Article:
———
Intelligent completion technology (i.e., a system capable of remotely activate preinstalled downhole tools without direct well intervention) took its first R&D steps in the mid-1990s in a joint industrial project aimed at developing the first commercial intelligent completion system. Since then, the technology has evolved, becoming very widespread and much more reliable.

Eni ran the first intelligent completions in the Mediterranean Sea on the deepwater Aquila project with mixed results. The company’s most recent experience with intelligent completions in West Africa, however, has met with success. The project was the industry’s first execution of a three-level frac pack intelligent completion, and the technology offered the full textbook suite of benefits: accelerated production, increased recoverable reserves, and fewer development wells.

West Africa first
Eni faced three significant challenges in planning the ABO 11development well on the deepwater ABO field offshore Nigeria: the three productive zones had to be selectively isolated and monitored (per Nigerian policy), commingled flow from layers with different oil and reservoir characteristics had to be managed, and sand control management was required to prevent sand production. An additional reservoir management goal was to accelerate production of the deeper layers and achieve a production increase.

The intelligent completion increased cumulative production from ABO 1. The base case (purple), two (red) zones and three (yellow) zones used intelligent completion. (Images courtesy of Eni)

Eni carried out feasibility and risk analysis during the planning phase, leading to selection of the intelligent completion with frac pack as the best solution. Several benefits justified the increased cost of this technology: overall project capital expenditure (capex) reduction (one well versus three), increase in expected cumulative production, and anticipated production of the reservoir’s lower layers.

The well came onstream in February 2009, with overall project capex reduced by 35% and cumulative production increased by 20%.

Business case for intelligent completions
The project base case initially envisaged one well for each of the two main producing zones. This assumption was forced by the impossibility of running a dual completion due to tight clearance between tubing hanger and casing and the need to avoid workover during the well’s life. Comparing capex for the base and intelligent completion cases showed that with intelligent completion on three layers, drilling could be limited to a single phase. Drilling capex could be reduced by 70% compared to the base case, while completion capex could be reduced by up to 45% of the original approval for expenditure. A simplification of the subsea production systems allowed further enhancement to the project economics.

Design issues, challenges
The upper completion for ABO 11 included two 2-in. flow control valves with seven positions, one 3 1/2-in. flow control valve with 10 positions, two seal unit multiports with hydraulic and electrical feed-throughs, one production packer with six feed-throughs, and a downhole monitoring system. The completion was designed to incorporate a frac pack sand control assembly.

The selected production casing had a 9 5/8-in. OD. To install the frac pack assembly and flow control valves inside the screens, it was decided to run 7-in. wire wrapped screens, 23 lb/ft, but with 2-in. reduced size control valves that had to be re-engineered from the conventional 3.5-in. size.

Like other fields offshore Nigeria, ABO is characterized by sand with high permeability. A frac pack was preferred to a gravel pack for sand management based on experience on ABO main. The first design was confirmed during the drilling phase, and a 20/40 mesh was selected. A major constraint was to achieve a good result in frac pack operation with the 7-in. wire wrapped screens installed within the production casing with a clearance of less than 1 in., as recommended in the best practice of frac pack operations.
———
Stored records:
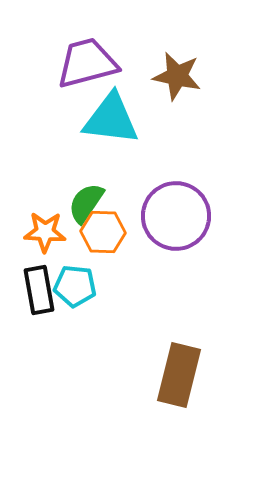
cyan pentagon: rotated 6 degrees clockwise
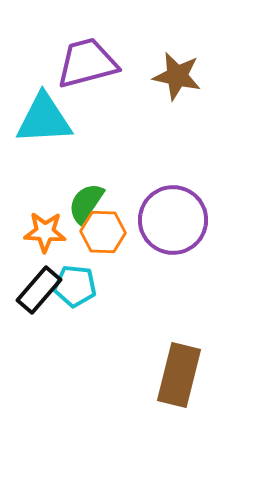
cyan triangle: moved 67 px left; rotated 10 degrees counterclockwise
purple circle: moved 3 px left, 4 px down
black rectangle: rotated 51 degrees clockwise
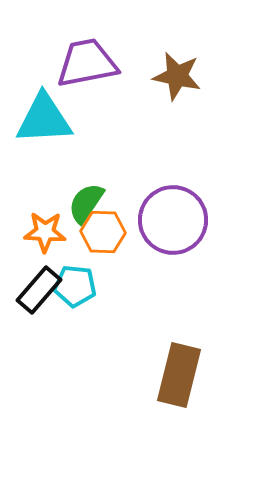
purple trapezoid: rotated 4 degrees clockwise
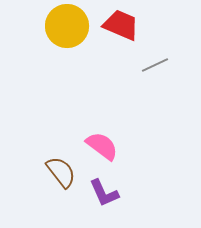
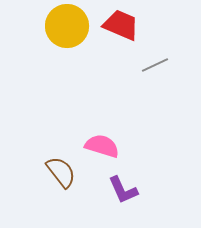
pink semicircle: rotated 20 degrees counterclockwise
purple L-shape: moved 19 px right, 3 px up
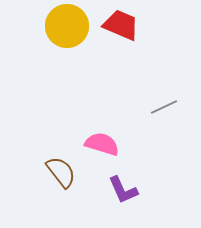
gray line: moved 9 px right, 42 px down
pink semicircle: moved 2 px up
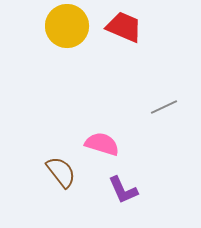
red trapezoid: moved 3 px right, 2 px down
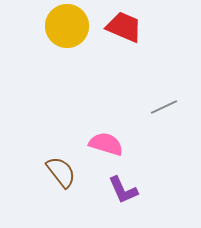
pink semicircle: moved 4 px right
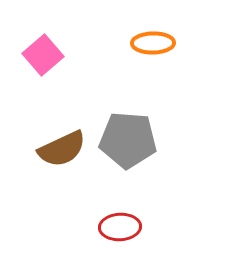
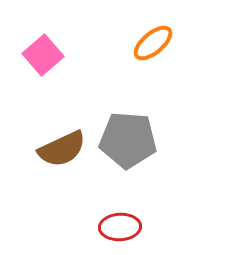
orange ellipse: rotated 39 degrees counterclockwise
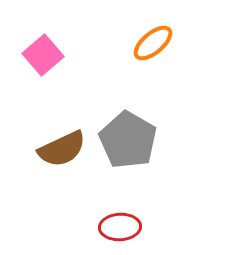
gray pentagon: rotated 26 degrees clockwise
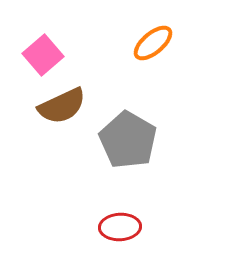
brown semicircle: moved 43 px up
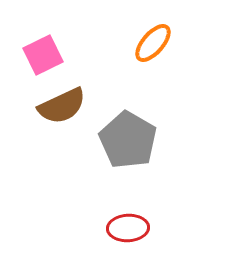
orange ellipse: rotated 9 degrees counterclockwise
pink square: rotated 15 degrees clockwise
red ellipse: moved 8 px right, 1 px down
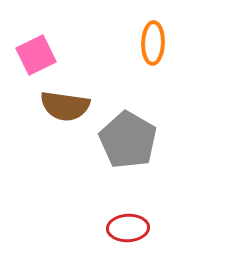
orange ellipse: rotated 39 degrees counterclockwise
pink square: moved 7 px left
brown semicircle: moved 3 px right; rotated 33 degrees clockwise
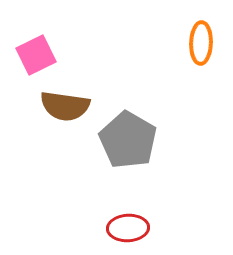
orange ellipse: moved 48 px right
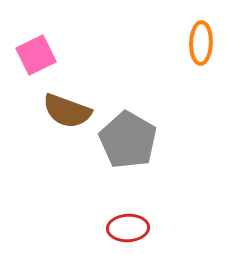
brown semicircle: moved 2 px right, 5 px down; rotated 12 degrees clockwise
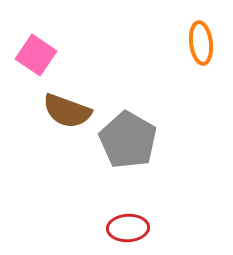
orange ellipse: rotated 9 degrees counterclockwise
pink square: rotated 30 degrees counterclockwise
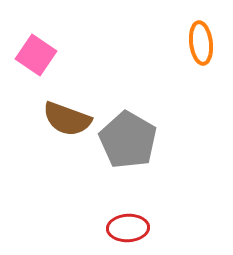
brown semicircle: moved 8 px down
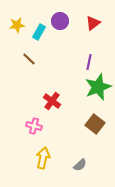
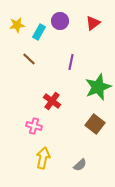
purple line: moved 18 px left
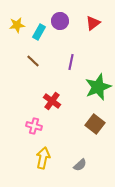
brown line: moved 4 px right, 2 px down
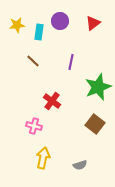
cyan rectangle: rotated 21 degrees counterclockwise
gray semicircle: rotated 24 degrees clockwise
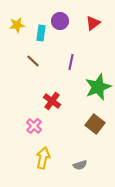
cyan rectangle: moved 2 px right, 1 px down
pink cross: rotated 28 degrees clockwise
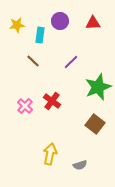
red triangle: rotated 35 degrees clockwise
cyan rectangle: moved 1 px left, 2 px down
purple line: rotated 35 degrees clockwise
pink cross: moved 9 px left, 20 px up
yellow arrow: moved 7 px right, 4 px up
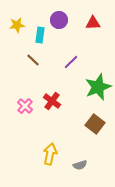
purple circle: moved 1 px left, 1 px up
brown line: moved 1 px up
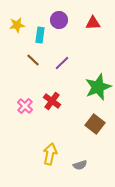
purple line: moved 9 px left, 1 px down
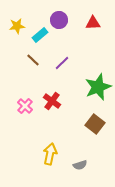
yellow star: moved 1 px down
cyan rectangle: rotated 42 degrees clockwise
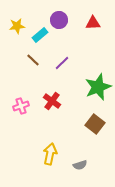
pink cross: moved 4 px left; rotated 28 degrees clockwise
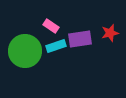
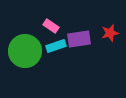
purple rectangle: moved 1 px left
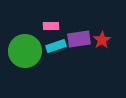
pink rectangle: rotated 35 degrees counterclockwise
red star: moved 8 px left, 7 px down; rotated 18 degrees counterclockwise
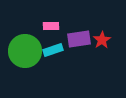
cyan rectangle: moved 3 px left, 4 px down
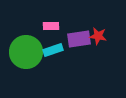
red star: moved 4 px left, 4 px up; rotated 30 degrees counterclockwise
green circle: moved 1 px right, 1 px down
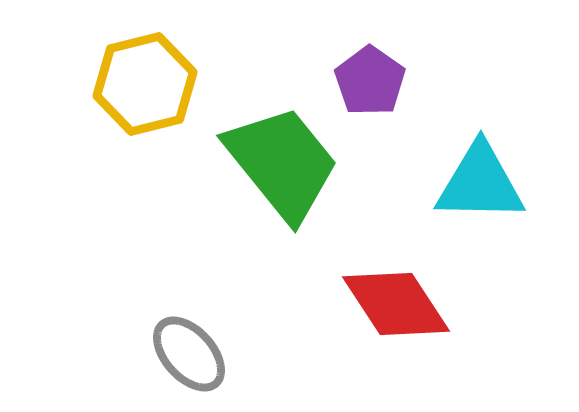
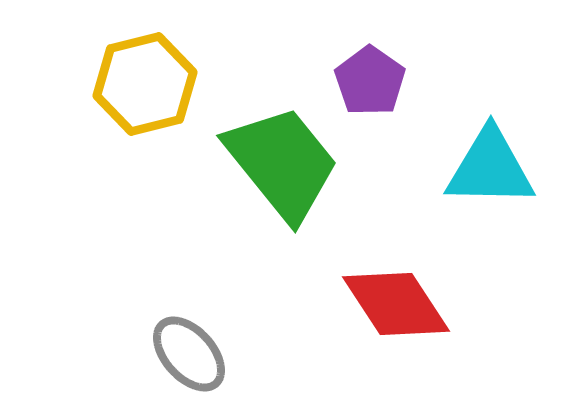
cyan triangle: moved 10 px right, 15 px up
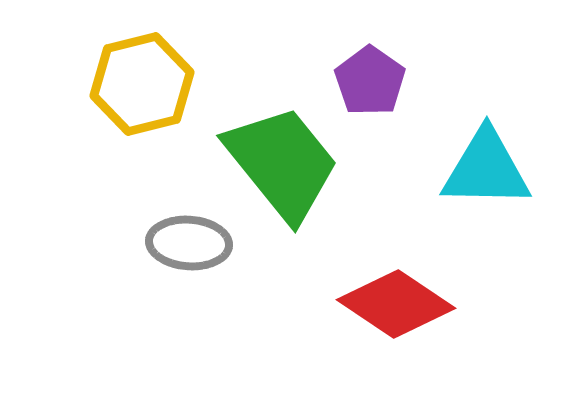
yellow hexagon: moved 3 px left
cyan triangle: moved 4 px left, 1 px down
red diamond: rotated 23 degrees counterclockwise
gray ellipse: moved 111 px up; rotated 44 degrees counterclockwise
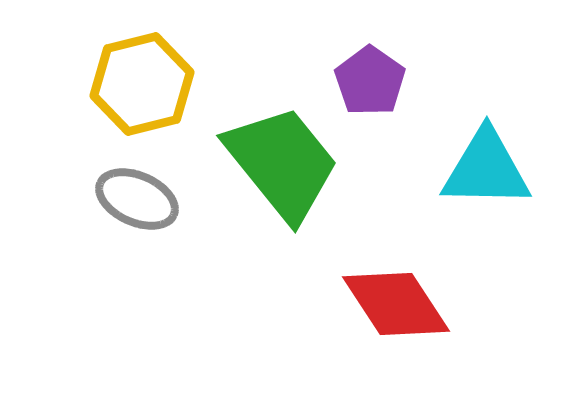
gray ellipse: moved 52 px left, 44 px up; rotated 20 degrees clockwise
red diamond: rotated 23 degrees clockwise
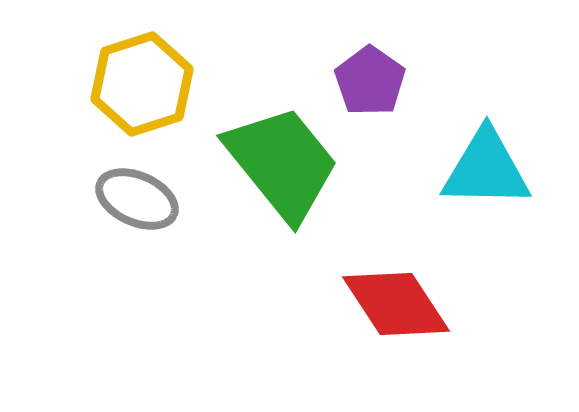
yellow hexagon: rotated 4 degrees counterclockwise
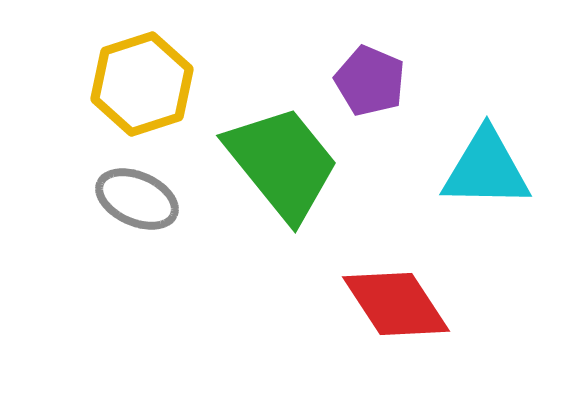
purple pentagon: rotated 12 degrees counterclockwise
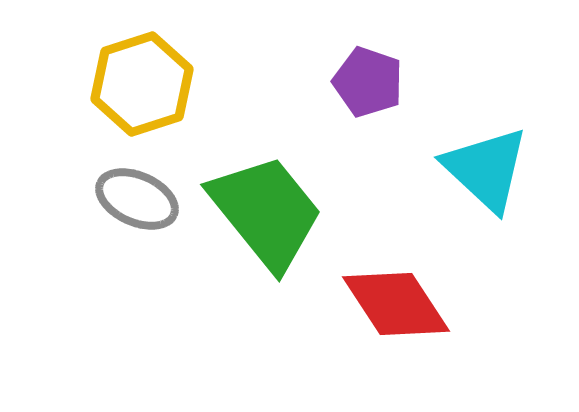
purple pentagon: moved 2 px left, 1 px down; rotated 4 degrees counterclockwise
green trapezoid: moved 16 px left, 49 px down
cyan triangle: rotated 42 degrees clockwise
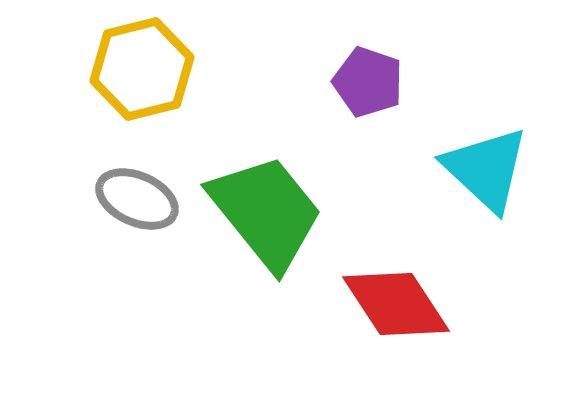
yellow hexagon: moved 15 px up; rotated 4 degrees clockwise
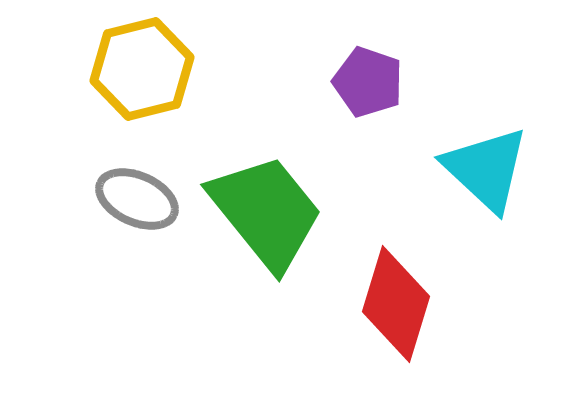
red diamond: rotated 50 degrees clockwise
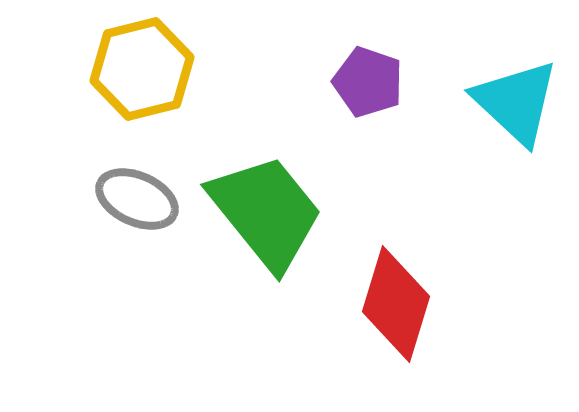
cyan triangle: moved 30 px right, 67 px up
———
What you need to do: Reproduce the passage of the intelligent completions article starting with "The selected production" and going on through "frac pack operations.". The data comes from a source unrelated to the intelligent completions article.

Solved exercise:
The selected production casing had a 9 5/8-in. OD. To install the frac pack assembly and flow control valves inside the screens, it was decided to run 7-in. wire wrapped screens, 23 lb/ft, but with 2-in. reduced size control valves that had to be re-engineered from the conventional 3.5-in. size.

Like other fields offshore Nigeria, ABO is characterized by sand with high permeability. A frac pack was preferred to a gravel pack for sand management based on experience on ABO main. The first design was confirmed during the drilling phase, and a 20/40 mesh was selected. A major constraint was to achieve a good result in frac pack operation with the 7-in. wire wrapped screens installed within the production casing with a clearance of less than 1 in., as recommended in the best practice of frac pack operations.